Il existe deux manières de produire un document: 1) par anticipation, comme dans le cas de l’observation scientifique ou de la photo du sapin, qui prévoit par avance le caractère éphémère du phénomène considéré, ou 2) par reconstitution, comme dans le cas de l’enquête historique ou archéologique, qui recontextualise les informations durables pour remédier à l’absence de la source. Les aventures de Sherlock Holmes ouvrent la voie au roman policier en faisant de cette herméneutique leur principal ressort narratif.
Dans les deux cas, on a affaire à un processus intellectuel abstrait, basé sur un échafaudage complexe d’allers-retours temporels. La photo du vélo – qui ne l’est devenue que parce que celui-ci avait disparu – n’est pas la trace simple et intemporelle d’un objet, mais le résultat d’un travail imaginaire informé: le produit d’un récit qui, comme celui de la résurrection du Christ, a d’abord dû tuer ce dont il mettait en scène le retour.
- André Gunthert, «Le complexe de Gradiva. Théorie de la photographie, deuil et résurrection», Etudes photographiques, n° 2, printemps 1997. [↩]
4 réflexions au sujet de « La photo du vélo »
Maintenant, grâce à la mairie de Paris, on a le choix entre des vélos verts, des jaunes (ceux que l’on peut trouver et laisser n’importe où) et les nouveaux Vélib’ d’un vert criard avec porte-bagages en plastoc.

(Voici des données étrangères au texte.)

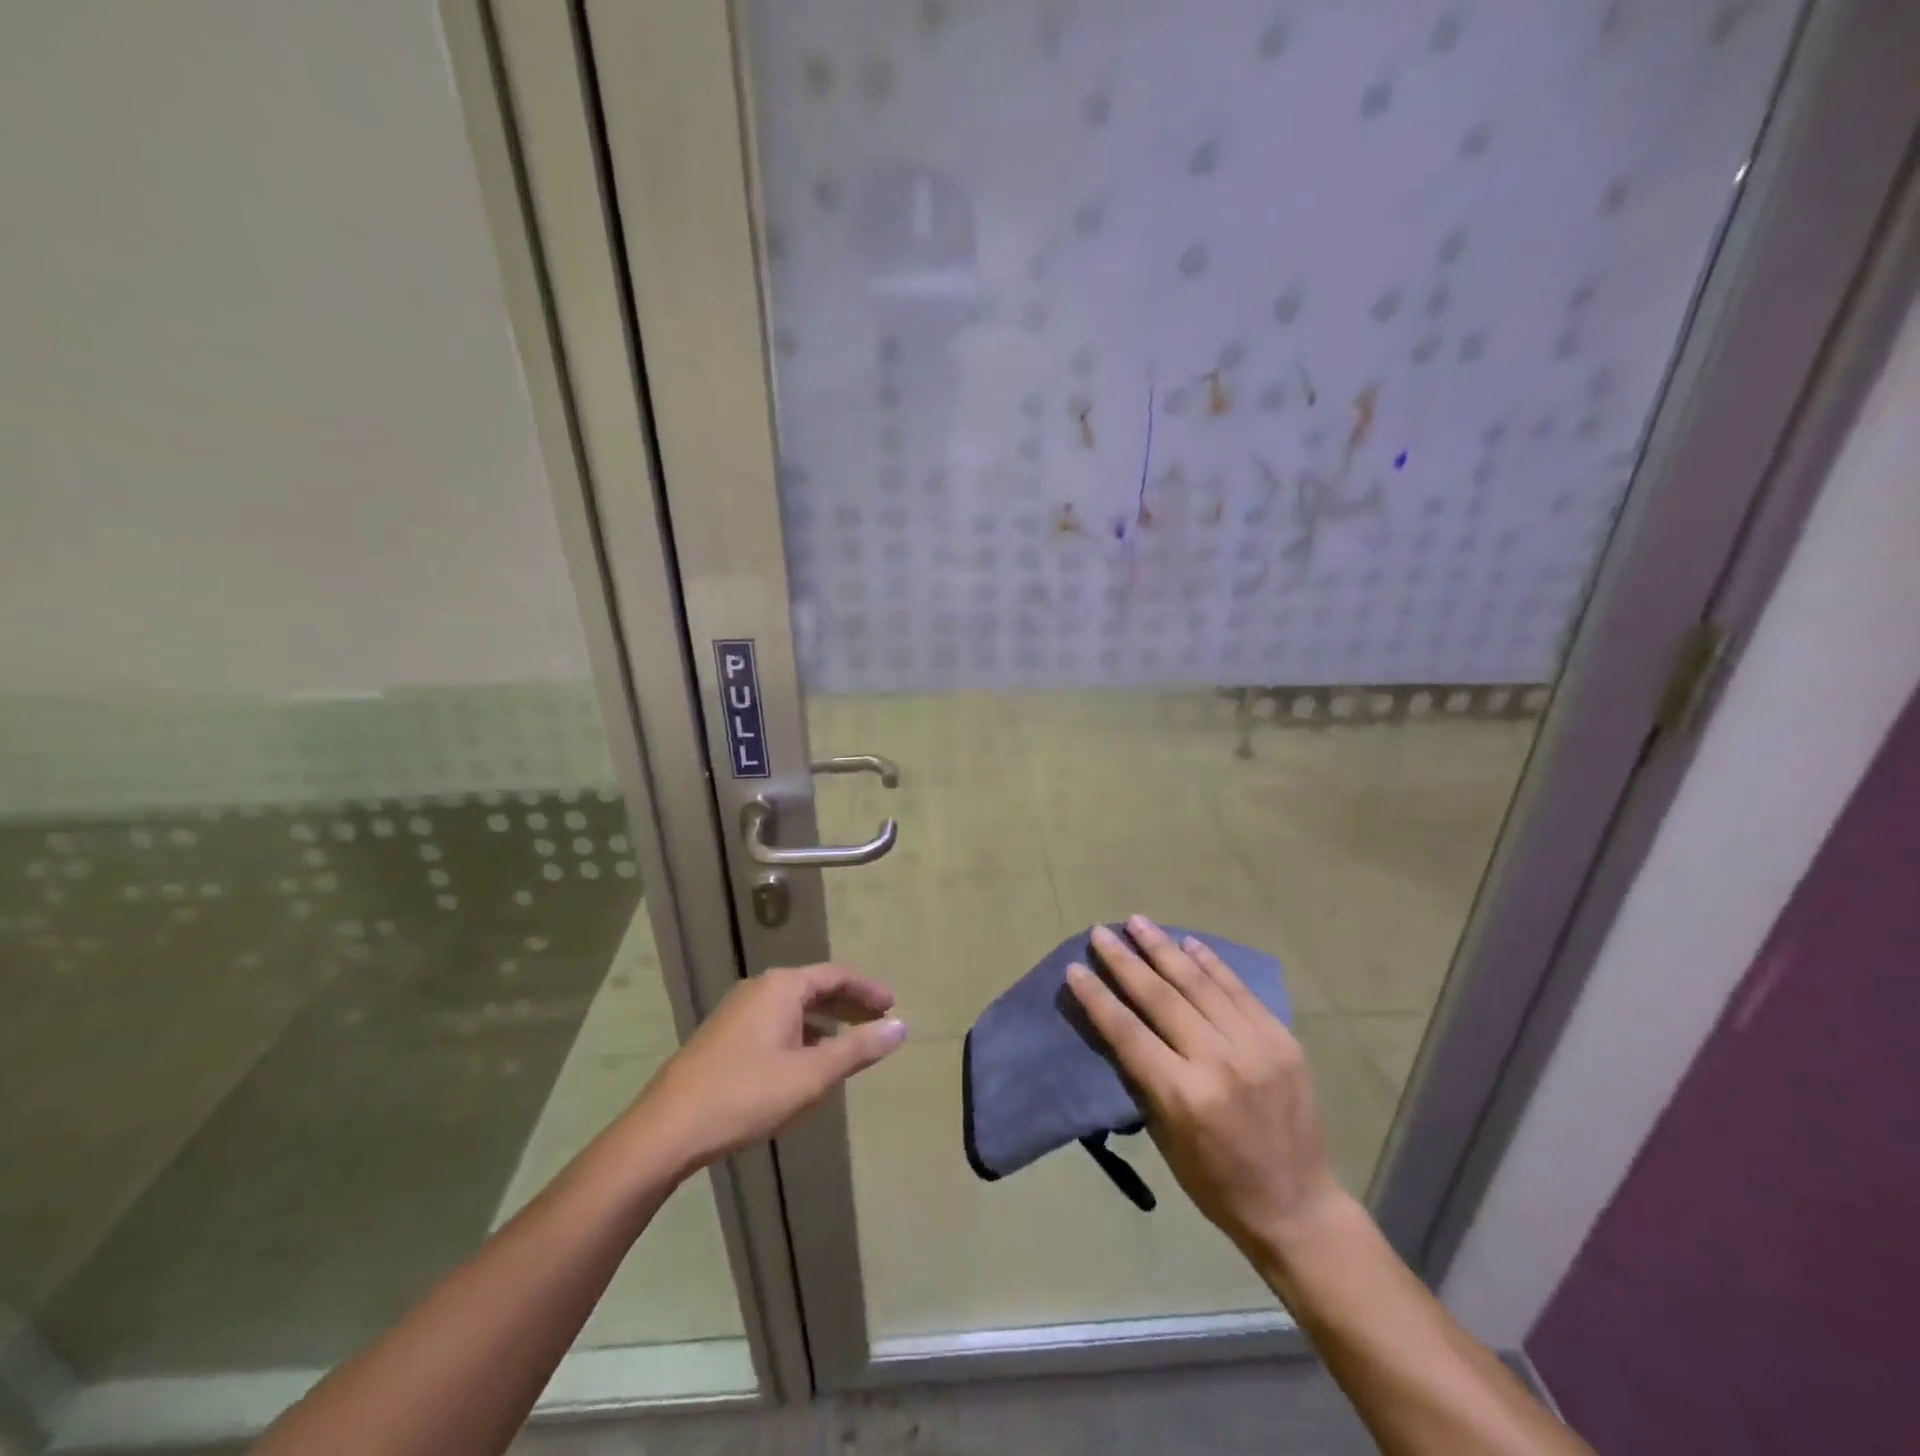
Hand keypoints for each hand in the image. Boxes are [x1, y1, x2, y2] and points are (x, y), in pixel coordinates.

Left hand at [629, 964, 905, 1177]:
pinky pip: (776, 1021)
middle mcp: (760, 988)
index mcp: (782, 987)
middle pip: (816, 986)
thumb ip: (858, 1049)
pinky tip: (808, 1060)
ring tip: (850, 1043)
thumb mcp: (812, 1075)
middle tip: (879, 1021)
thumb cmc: (746, 1095)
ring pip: (794, 1006)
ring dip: (826, 1020)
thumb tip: (901, 1027)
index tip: (894, 1006)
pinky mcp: (724, 1035)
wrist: (667, 1129)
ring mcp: (738, 1011)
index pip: (837, 975)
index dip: (868, 990)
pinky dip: (802, 1032)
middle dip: (849, 1003)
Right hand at [1066, 916, 1345, 1260]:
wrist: (1297, 1205)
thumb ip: (1145, 1078)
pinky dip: (1212, 963)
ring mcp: (1255, 1046)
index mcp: (1183, 1095)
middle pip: (1160, 997)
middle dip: (1125, 960)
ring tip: (1138, 922)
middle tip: (1101, 932)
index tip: (1075, 968)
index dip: (1098, 997)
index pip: (1128, 1032)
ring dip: (1164, 948)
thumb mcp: (1165, 1138)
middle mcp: (1218, 1062)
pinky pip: (1238, 991)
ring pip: (1199, 984)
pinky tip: (1188, 942)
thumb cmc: (1216, 1182)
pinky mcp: (1281, 1040)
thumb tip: (1121, 1025)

Je me suis fait voler mon beau vélo mi-course blanc, de marque Raleigh, dans ma cave. Alors qu’avant d’habiter dans le Xe, je gardais mon vélo dans mon appartement dans le XIIe et qu’il ne lui était jamais rien arrivé.
Sa photo n’a pas convaincu mon assurance (« trop ancien »), ce n’est donc plus qu’un souvenir envolé (ou envélo)… mais « contextualisé » !

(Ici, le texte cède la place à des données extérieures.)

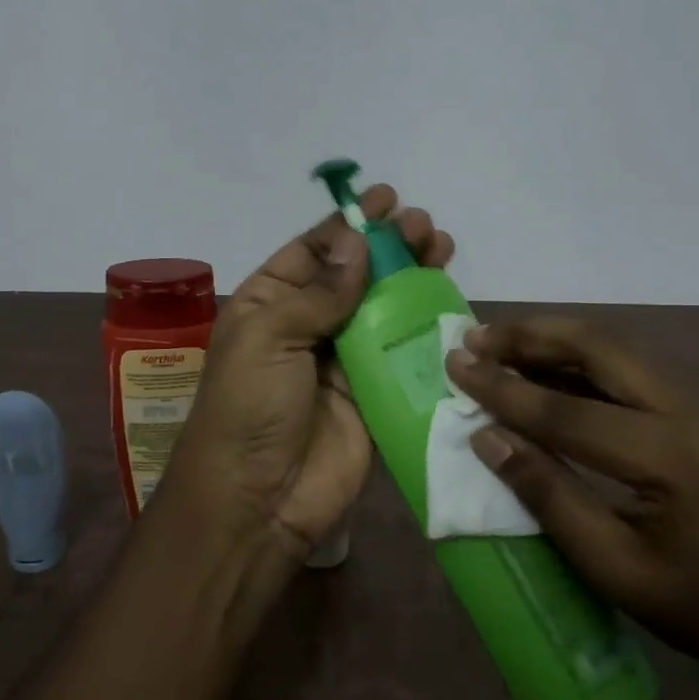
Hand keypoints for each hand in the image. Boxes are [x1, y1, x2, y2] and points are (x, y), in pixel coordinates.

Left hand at [166, 185, 453, 562]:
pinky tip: (450, 301)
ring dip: (412, 278)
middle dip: (388, 247)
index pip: (312, 251)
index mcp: (269, 303)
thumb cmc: (249, 407)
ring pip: (383, 308)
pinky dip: (426, 326)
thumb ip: (319, 291)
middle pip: (354, 274)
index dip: (348, 225)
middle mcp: (307, 325)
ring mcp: (344, 360)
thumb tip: (357, 242)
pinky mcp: (375, 394)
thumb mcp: (269, 336)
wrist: (258, 500)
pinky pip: (403, 352)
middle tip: (424, 226)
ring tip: (441, 248)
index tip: (386, 199)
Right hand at [444, 315, 698, 675]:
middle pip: (599, 348)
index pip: (566, 411)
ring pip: (614, 349)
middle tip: (474, 337)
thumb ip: (548, 496)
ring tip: (497, 342)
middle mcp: (685, 415)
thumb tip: (487, 439)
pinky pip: (626, 372)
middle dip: (529, 336)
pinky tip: (542, 371)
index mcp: (668, 458)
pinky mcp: (692, 417)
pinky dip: (576, 361)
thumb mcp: (614, 569)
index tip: (455, 365)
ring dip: (552, 339)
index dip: (503, 389)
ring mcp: (694, 410)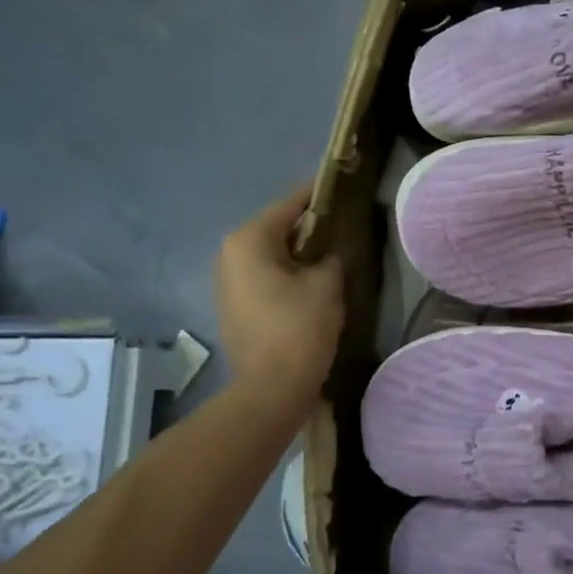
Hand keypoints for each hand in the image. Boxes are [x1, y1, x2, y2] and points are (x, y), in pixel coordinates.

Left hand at [215, 186, 344, 400]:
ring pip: (271, 252)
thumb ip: (331, 255)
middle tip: (344, 221)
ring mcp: (228, 280)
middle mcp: (230, 253)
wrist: (270, 388)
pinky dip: (288, 270)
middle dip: (310, 224)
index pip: (290, 204)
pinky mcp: (234, 304)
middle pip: (278, 227)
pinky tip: (313, 277)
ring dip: (299, 250)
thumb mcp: (327, 283)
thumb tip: (331, 250)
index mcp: (249, 240)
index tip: (344, 185)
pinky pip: (265, 274)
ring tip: (333, 248)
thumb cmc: (299, 327)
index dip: (319, 194)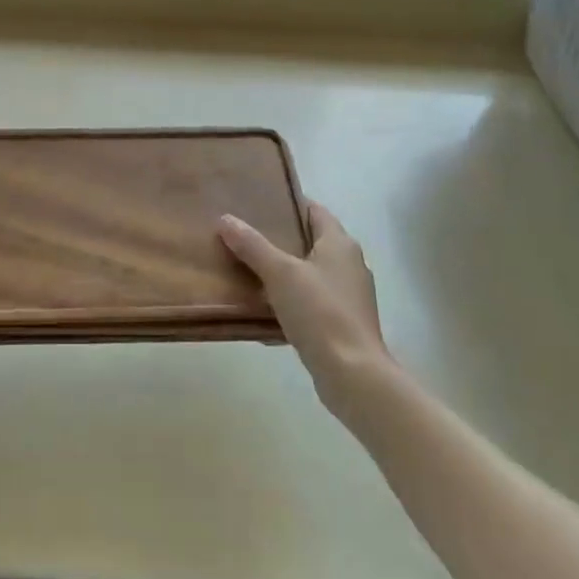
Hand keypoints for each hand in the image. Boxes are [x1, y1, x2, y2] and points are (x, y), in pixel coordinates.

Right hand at [219, 203, 395, 413]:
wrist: (353, 375)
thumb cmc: (320, 312)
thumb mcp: (280, 273)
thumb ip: (252, 245)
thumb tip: (225, 218)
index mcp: (340, 244)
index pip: (315, 211)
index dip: (289, 204)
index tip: (260, 203)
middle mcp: (350, 264)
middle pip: (311, 241)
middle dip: (281, 238)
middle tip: (246, 234)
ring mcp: (349, 296)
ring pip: (310, 273)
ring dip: (284, 271)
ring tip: (249, 268)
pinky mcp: (343, 323)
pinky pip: (312, 302)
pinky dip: (291, 300)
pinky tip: (265, 309)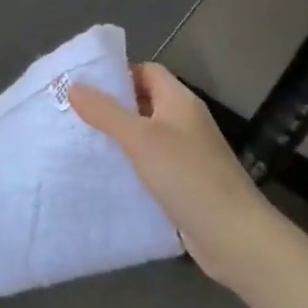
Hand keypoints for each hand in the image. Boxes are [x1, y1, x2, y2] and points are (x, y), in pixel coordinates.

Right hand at [70, 63, 270, 292]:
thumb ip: (106, 112)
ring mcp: (187, 154)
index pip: (147, 71)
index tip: (85, 86)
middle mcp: (185, 122)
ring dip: (118, 139)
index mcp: (180, 101)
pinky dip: (130, 166)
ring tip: (81, 143)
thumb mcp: (140, 139)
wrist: (233, 236)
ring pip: (146, 136)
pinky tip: (105, 176)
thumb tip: (74, 86)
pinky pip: (151, 165)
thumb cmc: (187, 176)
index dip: (118, 74)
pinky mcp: (184, 184)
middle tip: (74, 114)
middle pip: (144, 102)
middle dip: (112, 107)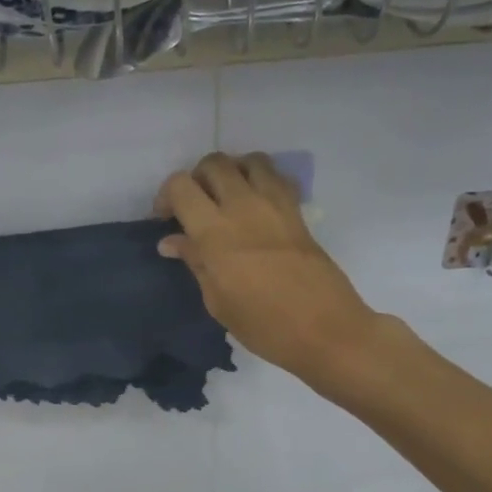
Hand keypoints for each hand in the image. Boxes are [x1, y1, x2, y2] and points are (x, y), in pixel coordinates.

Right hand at [157, 153, 380, 385]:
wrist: (325, 330)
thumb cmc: (264, 326)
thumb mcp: (218, 301)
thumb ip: (196, 262)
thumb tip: (173, 242)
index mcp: (215, 232)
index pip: (180, 186)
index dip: (166, 197)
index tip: (166, 220)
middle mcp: (243, 207)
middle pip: (214, 163)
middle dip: (197, 178)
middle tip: (195, 207)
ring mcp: (275, 205)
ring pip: (249, 160)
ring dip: (233, 172)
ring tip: (227, 198)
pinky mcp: (298, 212)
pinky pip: (277, 177)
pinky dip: (262, 181)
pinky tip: (257, 206)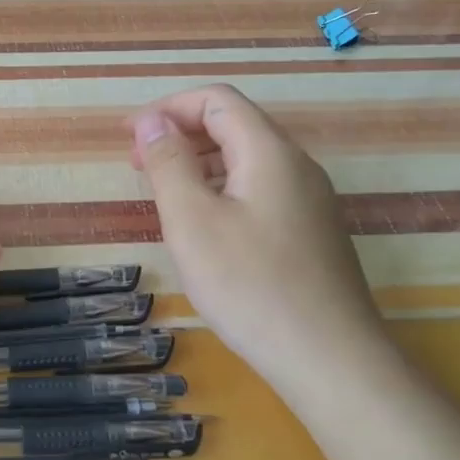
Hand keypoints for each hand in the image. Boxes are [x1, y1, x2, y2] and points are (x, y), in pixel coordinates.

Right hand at [126, 85, 385, 385]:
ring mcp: (310, 201)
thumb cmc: (250, 285)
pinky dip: (221, 190)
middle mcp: (296, 166)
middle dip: (180, 134)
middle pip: (234, 125)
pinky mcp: (311, 232)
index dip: (168, 108)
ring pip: (247, 160)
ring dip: (199, 163)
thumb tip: (152, 121)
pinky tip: (203, 226)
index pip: (216, 100)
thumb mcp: (192, 220)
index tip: (129, 136)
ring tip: (163, 194)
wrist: (330, 359)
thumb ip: (168, 163)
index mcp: (269, 152)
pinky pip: (259, 190)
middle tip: (138, 166)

il faudrait aussi prendre en compte que la photo a été prise, cependant : trace de l’achat (comme le veut l’assurance ? l’ami Hasselmann en donne preuve (insuffisante…) a contrario), du moment, de l’instant ? Sans doute interroger l’événement qui donne lieu à l’image (en garder le souvenir, au besoin ?) « des détails dépourvus sinon de signification » dites-vous, mais non : ils en ont, mais au moment où on remobilise cette archive, ils changent de sens (il me semble) (d’ailleurs on floute ici les visages : votre photo est mobilisée pour un autre usage et ces détails prennent une autre valeur…)

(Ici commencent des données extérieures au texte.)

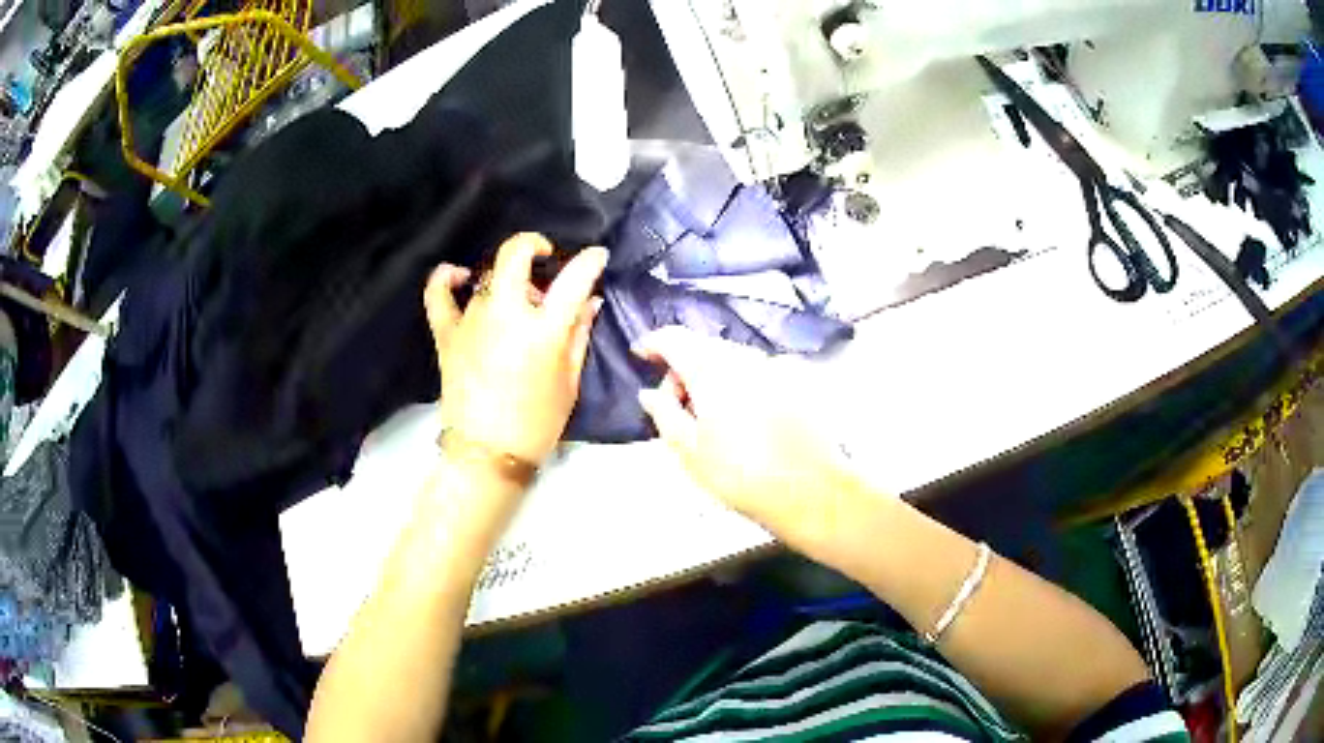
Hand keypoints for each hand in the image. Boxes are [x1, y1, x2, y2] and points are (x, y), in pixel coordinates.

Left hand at [425, 233, 606, 467]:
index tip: (596, 257)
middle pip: (514, 256)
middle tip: (545, 256)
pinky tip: (458, 275)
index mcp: (543, 331)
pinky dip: (445, 278)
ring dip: (507, 280)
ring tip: (517, 298)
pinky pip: (438, 295)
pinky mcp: (447, 334)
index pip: (573, 280)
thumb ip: (579, 335)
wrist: (487, 455)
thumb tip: (590, 301)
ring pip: (488, 277)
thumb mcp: (569, 382)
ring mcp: (471, 322)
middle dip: (533, 244)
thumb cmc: (537, 423)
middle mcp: (506, 315)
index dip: (590, 262)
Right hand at [633, 327, 857, 550]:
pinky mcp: (798, 381)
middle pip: (704, 347)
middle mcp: (745, 357)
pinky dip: (741, 384)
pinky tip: (745, 419)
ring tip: (711, 418)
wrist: (810, 490)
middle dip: (684, 368)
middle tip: (677, 407)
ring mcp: (775, 366)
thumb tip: (650, 393)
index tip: (642, 356)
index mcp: (711, 369)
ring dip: (714, 376)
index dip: (654, 343)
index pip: (674, 338)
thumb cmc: (741, 475)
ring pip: (733, 359)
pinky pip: (758, 372)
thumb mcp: (689, 451)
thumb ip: (664, 414)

@PdB: Comme la plupart des images de la photo amateur, celle-ci a initialement été produite par souci de documentarisation par anticipation (voir « La photo du sapin« ) d’un moment jugé suffisamment important pour mobiliser l’archive visuelle: en l’occurrence, l’acte d’achat en famille d’un cadeau de Noël, réclamé par mon fils pour ses besoins de déplacement. Ce que l’image enregistre au moment de la prise de vue est donc l’événement du choix et de l’acquisition du vélo.
Comme vous le notez, le floutage par mes soins des visages pour cette publication est indicateur de la modification de sa lecture: ce n’est plus mon fils qui est le héros de cette image, mais le vélo perdu. Le changement d’interprétation en raison de circonstances fortuites signifie que la valeur d’archive attribuée à la photographie n’est pas liée à la technique ou à la nature de l’image, mais dépend d’un travail de contextualisation et de projection, dont je trouve également la trace intuitive dans les récits de théorie photographique.
Très intéressantes – l’observation et l’analyse de ces relations entre disparition (effective ou anticipée) et résurrection (espérée, désirée…) par l’intermédiaire du document (photographique, ou autre).